= Robert Hitchcock (dramatist) =

Robert Hitchcock (died 1809) was a British actor and dramatist. From 1781 he was resident in Dublin, along with his family who also acted, and he wrote a history of the Irish stage.

==Life==
Hitchcock and his wife Sarah were members of the company at the Theatre Royal, Norwich from 1769. They moved in 1771 to York, where they were members of Tate Wilkinson's company at York Theatre Royal. From 1777 they were at George Colman the Elder's Haymarket Theatre, where he was prompter, while his wife and daughter Mary Anne both acted; during the winter seasons they continued to appear at York. Hitchcock was the model for the prompter in George Colman the Elder's play The Manager in Distress (1780).

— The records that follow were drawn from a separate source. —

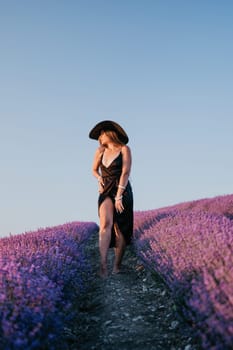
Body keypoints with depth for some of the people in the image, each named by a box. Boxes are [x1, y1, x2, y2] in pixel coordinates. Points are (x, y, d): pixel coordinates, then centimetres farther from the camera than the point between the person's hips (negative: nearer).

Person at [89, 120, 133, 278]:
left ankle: (117, 266, 5)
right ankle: (103, 265, -30)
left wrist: (119, 196, -18)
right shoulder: (100, 151, 10)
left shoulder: (124, 149, -5)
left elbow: (126, 172, -12)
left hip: (122, 191, -2)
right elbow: (94, 170, 24)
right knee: (106, 225, -19)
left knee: (120, 229, -3)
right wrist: (99, 178, 2)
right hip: (106, 191, 3)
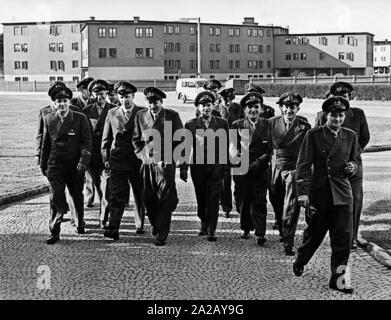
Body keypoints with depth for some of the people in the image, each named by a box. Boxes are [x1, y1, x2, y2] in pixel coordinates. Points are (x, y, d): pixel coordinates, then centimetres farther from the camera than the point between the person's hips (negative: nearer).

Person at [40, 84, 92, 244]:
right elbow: (45, 143, 13)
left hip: (75, 165, 0)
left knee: (77, 196, 15)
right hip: (55, 164, 1)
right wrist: (43, 164, 14)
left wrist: (83, 161, -17)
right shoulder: (48, 119, 4)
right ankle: (54, 232, -5)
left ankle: (80, 224, 38)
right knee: (56, 198, -10)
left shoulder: (80, 118, -4)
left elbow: (86, 142, -7)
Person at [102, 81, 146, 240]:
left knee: (139, 195, 9)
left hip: (138, 160, 0)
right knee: (117, 196, -8)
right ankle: (113, 229, -13)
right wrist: (106, 158, 4)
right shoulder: (112, 113, 8)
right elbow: (106, 138, 12)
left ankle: (139, 225, 23)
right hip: (118, 160, 0)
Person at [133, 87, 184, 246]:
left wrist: (171, 156, -4)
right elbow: (136, 139, 17)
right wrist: (141, 154, 3)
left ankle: (161, 235, -2)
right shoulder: (140, 116, 8)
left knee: (165, 200, -6)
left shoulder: (172, 116, 1)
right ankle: (156, 225, 29)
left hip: (165, 163, -3)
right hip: (147, 163, 3)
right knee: (148, 200, 4)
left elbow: (180, 139, 4)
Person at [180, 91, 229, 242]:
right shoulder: (190, 125, 3)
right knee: (201, 199, 12)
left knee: (213, 199, -7)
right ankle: (204, 223, 35)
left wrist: (227, 166, 1)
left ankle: (211, 231, -3)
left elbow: (226, 146, 5)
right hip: (197, 166, 1)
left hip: (216, 166, -1)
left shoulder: (222, 123, 4)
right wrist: (183, 168, -1)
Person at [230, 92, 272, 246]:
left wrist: (257, 163, -8)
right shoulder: (237, 125, 8)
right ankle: (246, 229, 23)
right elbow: (232, 146, 1)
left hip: (261, 169, -1)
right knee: (244, 200, 7)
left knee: (259, 201, -4)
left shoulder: (267, 125, 5)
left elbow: (270, 149, 3)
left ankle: (260, 233, -3)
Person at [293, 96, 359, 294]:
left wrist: (352, 167, -2)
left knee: (343, 237, -4)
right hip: (319, 194, -2)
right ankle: (299, 262, 38)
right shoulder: (313, 135, -3)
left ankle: (337, 278, 5)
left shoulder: (350, 136, 8)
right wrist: (303, 192, -15)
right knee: (314, 233, 11)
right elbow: (304, 165, -6)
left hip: (342, 194, 2)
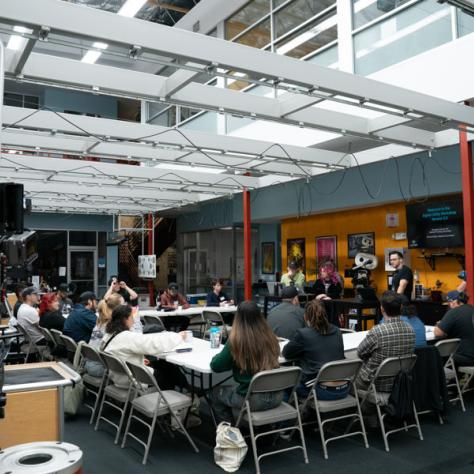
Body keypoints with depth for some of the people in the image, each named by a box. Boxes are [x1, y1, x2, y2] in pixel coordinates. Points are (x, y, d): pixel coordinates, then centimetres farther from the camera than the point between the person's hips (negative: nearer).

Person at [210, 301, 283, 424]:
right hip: (276, 396, 5)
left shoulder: (236, 341, -17)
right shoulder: (270, 337, -3)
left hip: (254, 400, -5)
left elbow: (215, 366, -8)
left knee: (216, 393, 23)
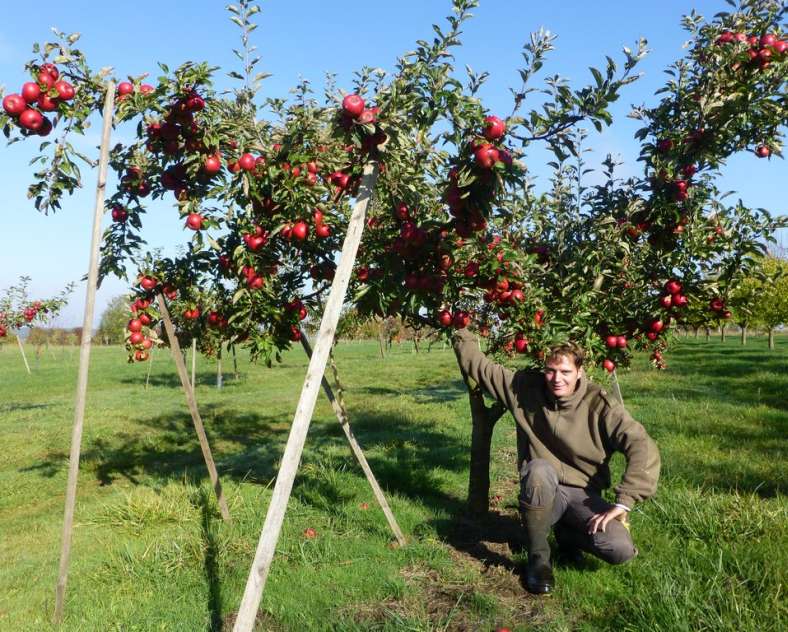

In 1781 the family moved to Dublin, and appeared at Smock Alley Theatre. Richard Daly, owner of the theatre, opened in 1788 Crow Street Theatre as the Theatre Royal in Dublin, and the Hitchcock family moved there. Hitchcock was prompter, while his wife and daughter became great favourites on the Irish stage.

Hitchcock died in 1809 in Clarendon Street, Dublin. His daughter Mary Anne retired from the stage on her marriage to a Dublin barrister, Jonas Greene. His son Robert, an actor in his youth, graduated LL. B. at the university of Dublin, and became a member of the Irish bar.

==Works==
Hitchcock was the author of:

1. The Macaroni, a comedy (1773), performed at York, and once at the Haymarket.
2. The Coquette; or the Mistakes of the Heart; a comedy (1777), acted at York and Hull. The plot is taken from Eliza Haywood's novel The History of Miss Betsy Thoughtless.
3. An Historical View of the Irish Stage, from the earliest period down to 1788, 2 volumes (1788, 1794).